The game tempts you throughout with the “Punch Jett directly in the face” option. As you learn more about the situation and Ned’s morality gets tested, that option looks better and better. And what a punch it is – maybe one of the best in videogames. The description is a little grisly for my tastes, but the writing lingers on the moment before your fist connects, and it’s so very cathartic.
In general, the writing is very good here. The jokes come thick and fast and they mostly land, and the dialogue really goes whole hog on characterisation. The writing is also secretly very good at setting the mood. The reveal of what’s going on is cartoonishly evil, but the game becomes a lot more tense as it commits to the bit and gradually nudges Ned towards complicity.
As you may have guessed, this is not a subtle game. It’s not a game which is trying to change your worldview. It subscribes to the “punch Nazis” school of political praxis. (I don’t think you’re actually told that Jett is a fascist, but we’re in the same ballpark here.) I appreciate this a lot, honestly. So much in the real world is defined by compromise – “there is no ethical consumption under late capitalism” and all that. In real life, you have to buy from, work with, and work for companies with blood on their hands, because it’s that or starve. Here, you can punch Jett directly in the face. What a release.

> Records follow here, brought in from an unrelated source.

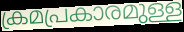
ക്രമപ്രകാരമുള്ള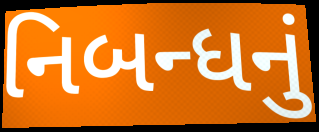
નિબન્ધનુંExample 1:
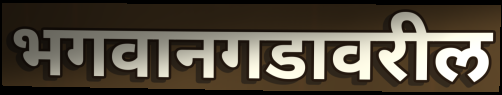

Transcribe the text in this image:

भगवानगडावरील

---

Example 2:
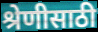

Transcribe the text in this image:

श्रेणीसाठी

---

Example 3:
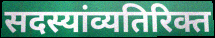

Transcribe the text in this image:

सदस्यांव्यतिरिक्त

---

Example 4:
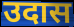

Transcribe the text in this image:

उदास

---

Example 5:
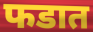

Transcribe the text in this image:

फडात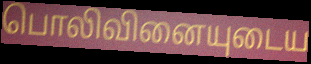
பொலிவினையுடைய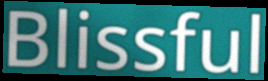
Blissful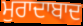
ਮੁਰਾਦਾਬਾਦ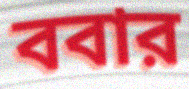
ববার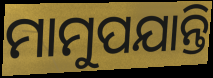
ମାମୁପଯାନ୍ତି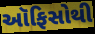
ઑફિસોથી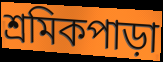
শ্রমিকপাড়াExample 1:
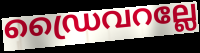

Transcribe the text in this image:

ഡ്രൈവറല്ലേ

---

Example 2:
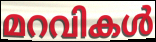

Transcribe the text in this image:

മറവികൾ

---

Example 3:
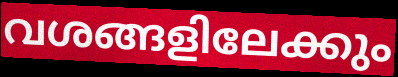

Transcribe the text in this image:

വശങ്ങളിലേക്കും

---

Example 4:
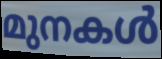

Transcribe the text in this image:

മുനകൾ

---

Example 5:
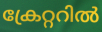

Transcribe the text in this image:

ക്രേറ്ററിൽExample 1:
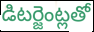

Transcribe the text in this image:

డిటర్జెంట్లతో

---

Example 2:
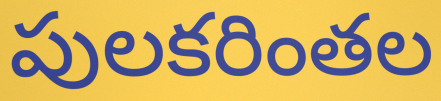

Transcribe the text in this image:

పులకరింతల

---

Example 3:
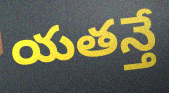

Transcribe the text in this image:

యతన్తే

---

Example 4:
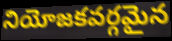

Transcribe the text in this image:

నియోజకవర్గమైన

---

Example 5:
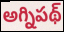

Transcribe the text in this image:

అగ్నిపథ్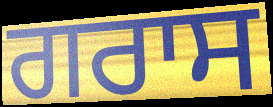
ਗਰਾਸ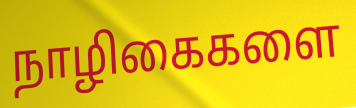
நாழிகைகளைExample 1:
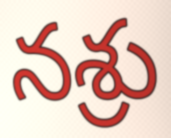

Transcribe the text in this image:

నశ్రు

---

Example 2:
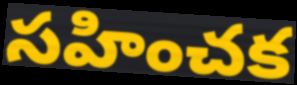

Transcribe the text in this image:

సహించక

A couple of complaints: I would have liked some CSS styling to make the game look nice. (I complained about this with The Secret of Nara, so it’s only fair I complain about it with Ned Nelson.) And although the puzzling is mild and the solutions are fair enough (and the one centrepiece puzzle is clever and narratively satisfying), I found it a little annoying to have to play a chunk of the game again whenever I failed. Checkpoints at the beginning of every part are appreciated, but an undo button would have been better, and it would be nice for players who are hunting down all the alternative endings as they’re encouraged to do in the True Ending.
Ribbons: Funniest Game so far. And, of course, Best Punch.